**** Texto fornecido

O embarque de passageiros enfermos, acidentados, menores desacompanhados e de grávidas, é regulamentado por uma série de regras. Dependendo da doença ou da gravidade do acidentado, é necessário um atestado médico ou mesmo da presença de um médico para acompanhar o passageiro. Para as grávidas, dependendo do estágio da gestação, também é requerido um atestado médico. Acontece que voando pelo Brasil afora, principalmente em rotas que atendem regiões mais carentes de recursos, nem sempre o passageiro consegue cumprir com as regras. Nestes casos, o “problema” acaba caindo no colo do comandante do voo, que, se seguir as normas, o passageiro fica, e se as ignorar, o passageiro embarca.
No passado, na “velha Varig”, não era raro fazermos “vista grossa” para algumas regras para permitir o embarque do passageiro nestas condições. Acreditávamos no bom senso e achávamos que se algo desse errado teríamos o apoio da empresa, que colocaria o departamento jurídico ao nosso favor. Uma das regras que a maioria não se incomodava de violar, era quanto ao código de vestimenta requerido ao passageiro. É que antigamente era vetado o embarque com chinelo de dedo, mas como vetar o embarque de pessoas simples que, por exemplo, viajavam de Cruzeiro do Sul para Rio Branco calçando sandálias Havaianas? É bem verdade que sempre havia um ou outro comandante (geralmente recém promovido e ávido para por em prática seu poder de comando) que recusava o embarque destas pessoas. Felizmente o regulamento mudou e hoje basta estar “calçado adequadamente”. Mas este era um caso simples, mais complicado eram os casos de passageiros doentes e acidentados.

********
**** Itens fornecidos

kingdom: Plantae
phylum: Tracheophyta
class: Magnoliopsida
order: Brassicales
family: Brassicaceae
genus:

********

| O que fazer |
A: Diga se cada afirmação abaixo está de acordo com o texto sobre embarque de passageiros. Responda sim ou não e cite as palavras do texto que decidem a questão.
(i) Antigamente não se permitia embarcar de chinelo de dedo.
(ii) O regulamento atual exige que o passageiro use sapato fechado.
(iii) Grávidas nunca precisam apresentar atestado médico para embarcar.
B: Liste todos os tipos de passageiro cujo embarque, segundo a primeira frase do texto sobre embarque de passageiros, é regulamentado por uma série de regras.

| Respostas |
A:
(i) Sim: "antigamente era vetado o embarque com chinelo de dedo".
(ii) Não: "hoje basta estar “calçado adequadamente”".
(iii) Não: "Para as grávidas, dependendo do estágio da gestação, também é requerido um atestado médico".

B:
- enfermos
- acidentados
- menores desacompanhados
- grávidas